A volte ritornano, spesso dopo lunghe tregue. Sono i progetti per gli impianti eolici offshore, ossia in mare, davanti alle coste, nel caso specifico oristanesi. La Interconsult, società genovese, a fine 2013 ha presentato al ministero delle Infrastrutture e dei Trasporti un progetto per un impianto di 50 pale eoliche alte cento metri da realizzare davanti al Golfo di Oristano, a una quindicina di chilometri da Capo San Marco e altrettanti dalla spiaggia di Pistis. Il primo affondo è stato respinto direttamente dalla Capitaneria di Porto di Oristano, alla quale il ministero ha trasmesso la pratica per il cosiddetto “vaglio preliminare”. Che ha dato appunto esito negativo, tanto da bloccare la pratica rendendo inutile la “pubblicazione” dell’istanza alla quale sarebbero dovute seguire le osservazioni di enti, istituzioni e cittadini interessati e poi la conferenza dei servizi con tutte le parti in causa.

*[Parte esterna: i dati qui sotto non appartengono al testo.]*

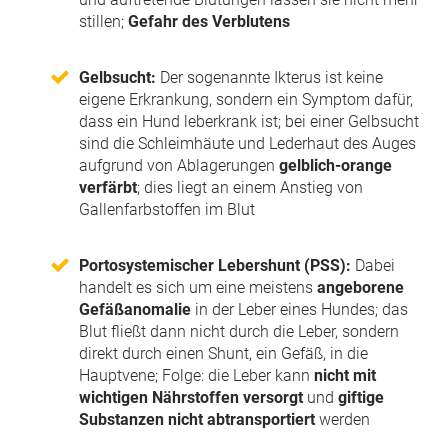
stillen;
Gefahr des Verblutens
Gelbsucht:
Der sogenannte Ikterus ist keine
eigene Erkrankung, sondern ein Symptom dafür,
dass ein Hund leberkrank ist; bei einer Gelbsucht
sind die Schleimhäute und Lederhaut des Auges
aufgrund von Ablagerungen
gelblich-orange
verfärbt
; dies liegt an einem Anstieg von
Gallenfarbstoffen im Blut
Portosystemischer Lebershunt (PSS):
Dabei
handelt es sich um eine meistens
angeborene
Gefäßanomalie
in der Leber eines Hundes; das
Blut fließt dann nicht durch die Leber, sondern
direkt durch einen Shunt, ein Gefäß, in die
Hauptvene; Folge: die Leber kann
nicht mit
wichtigen Nährstoffen versorgt
und
giftige
Substanzen nicht abtransportiert
werden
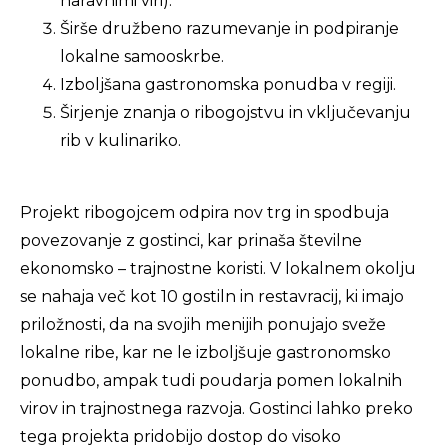
naravnimi viri).
Širše družbeno razumevanje in podpiranje
lokalne samooskrbe.
Izboljšana gastronomska ponudba v regiji.
Širjenje znanja o ribogojstvu in vključevanju
rib v kulinariko.
Projekt ribogojcem odpira nov trg in spodbuja
povezovanje z gostinci, kar prinaša številne
ekonomsko – trajnostne koristi. V lokalnem okolju
se nahaja več kot 10 gostiln in restavracij, ki imajo
priložnosti, da na svojih menijih ponujajo sveže
lokalne ribe, kar ne le izboljšuje gastronomsko
ponudbo, ampak tudi poudarja pomen lokalnih
virov in trajnostnega razvoja. Gostinci lahko preko
tega projekta pridobijo dostop do visoko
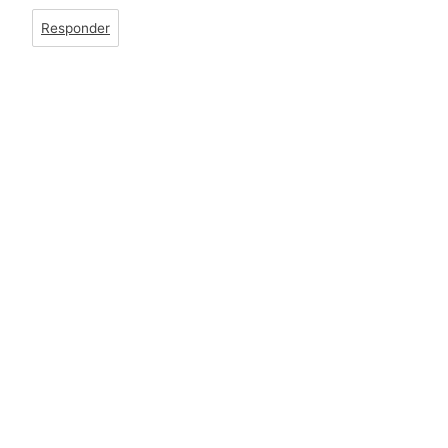
Responder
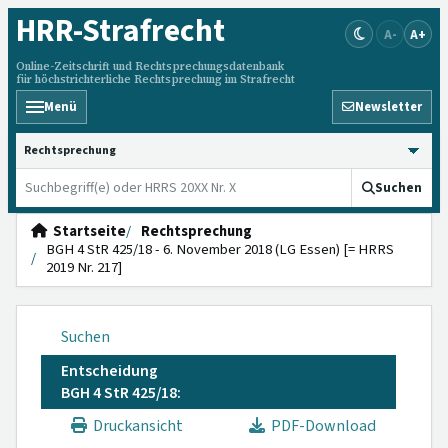
HRR
-Strafrecht
A-
A+
Online-Zeitschrift und Rechtsprechungsdatenbank
für höchstrichterliche Rechtsprechung im Strafrecht
Menü
Newsletter
HRRS durchsuchen
Suchen
Startseite
Rechtsprechung
BGH 4 StR 425/18 - 6. November 2018 (LG Essen) [= HRRS
2019 Nr. 217]
Suchen
Entscheidung
BGH 4 StR 425/18:
Druckansicht
PDF-Download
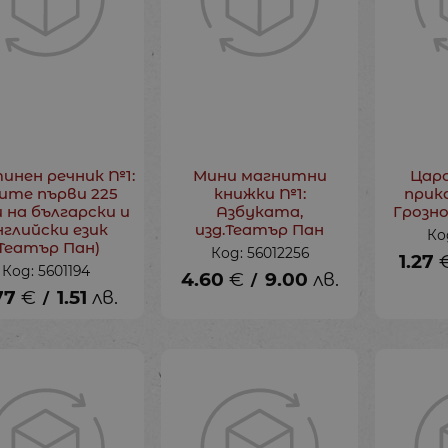
инен речник №1:
Мини магнитни
Цар
ите първи 225
книжки №1:
прик
 на български и
Азбуката,
Грозн
нглийски език
изд.Театър Пан
Ко
(Театър Пан)
Код: 56012256
1.27
Код: 5601194
4.60
€
9.00
лв.
/
77
€
1.51
лв.
/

Le ragioni. Secondo il comandante della Capitaneria Rodolfo Raiteri, il parco eolico offshore della Interconsult comporterebbe gravi rischi non solo per la sicurezza della navigazione (in particolare per quanto riguarda l’entrata e l’uscita delle navi dal porto industriale), ma anche per la tutela dell’ambiente e per comparti importanti dell’economia locale come quelli della pesca, del turismo, della nautica da diporto e confliggerebbe persino con le attività di addestramento dei piloti della Nato sul poligono di Capo Frasca. La Interconsult però non si è arresa e contro la bocciatura del progetto ha presentato ricorso al Tribunale amministrativo regionale del Lazio. La società sostiene in via principale che la competenza ad archiviare l’istanza non era della Capitaneria ma del Ministero e contesta anche le argomentazioni in merito alla sicurezza della navigazione e delle altre attività marittime.
Il precedente. Non è la prima volta che vengono presentati progetti per l’eolico offshore nella costa occidentale. Appena cinque anni fa l’ipotesi riguardava 72 pale da collocare davanti a Is Arenas, tra Torre del pozzo, Su Pallosu e l’Isola di Maldiventre (tutelata da omonima area ambientale). Nessun no della Capitaneria in quel caso, ma un no compatto da parte dei comitati popolari.